> **PROVIDED TEXT**
○ ○ ○ ○

In this study, a combination of temperature dependent low-frequency Raman spectroscopy and density functional theory (DFT) is used to probe the atomic vibrations of the non-magnetic ions. These phonons are used as a proxy by which to investigate the changing long range antiferromagnetic spin-ordering in MnPSe3, via the aforementioned spin-phonon coupling, as the temperature is increased from 5 K through the Néel temperature (TN) at 74 K, up to room temperature. We also consider the impact of sample thickness on spin-phonon coupling19,24,44,45,46,47,48,49,50.

○ ○ ○ ○

> **GIVEN INFORMATION**
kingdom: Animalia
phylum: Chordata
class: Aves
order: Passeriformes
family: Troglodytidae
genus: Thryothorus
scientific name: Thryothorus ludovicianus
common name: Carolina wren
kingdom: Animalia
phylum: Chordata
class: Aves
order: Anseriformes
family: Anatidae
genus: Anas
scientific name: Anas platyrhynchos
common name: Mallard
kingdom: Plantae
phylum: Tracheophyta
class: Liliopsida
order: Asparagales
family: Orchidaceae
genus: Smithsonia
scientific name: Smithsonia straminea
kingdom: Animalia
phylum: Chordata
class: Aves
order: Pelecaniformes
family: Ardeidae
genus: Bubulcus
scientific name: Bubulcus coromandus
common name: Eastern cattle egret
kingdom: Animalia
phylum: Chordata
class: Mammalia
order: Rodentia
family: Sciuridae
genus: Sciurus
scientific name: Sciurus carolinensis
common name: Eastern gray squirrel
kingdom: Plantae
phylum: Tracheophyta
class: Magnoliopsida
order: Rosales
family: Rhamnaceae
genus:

○ ○ ○ ○

> **DIRECTIONS**
1) Answer these from the MnPSe3 text:
(a) Which two methods are combined in the study?
(b) At what temperature is the Néel temperature given?
(c) Besides temperature, what effect on spin-phonon coupling is also considered?
2) Quote the MnPSe3 text from "In this study, a" up to and including "on spin-phonon coupling19,24,44,45,46,47,48,49,50.".

> **SOLUTIONS FOR EACH TASK**
1)
(a) Temperature dependent low-frequency Raman spectroscopy and density functional theory (DFT).
(b) 74 K.
(c) The impact of sample thickness.

2)
In this study, a combination of temperature dependent low-frequency Raman spectroscopy and density functional theory (DFT) is used to probe the atomic vibrations of the non-magnetic ions. These phonons are used as a proxy by which to investigate the changing long range antiferromagnetic spin-ordering in MnPSe3, via the aforementioned spin-phonon coupling, as the temperature is increased from 5 K through the Néel temperature (TN) at 74 K, up to room temperature. We also consider the impact of sample thickness on spin-phonon coupling19,24,44,45,46,47,48,49,50.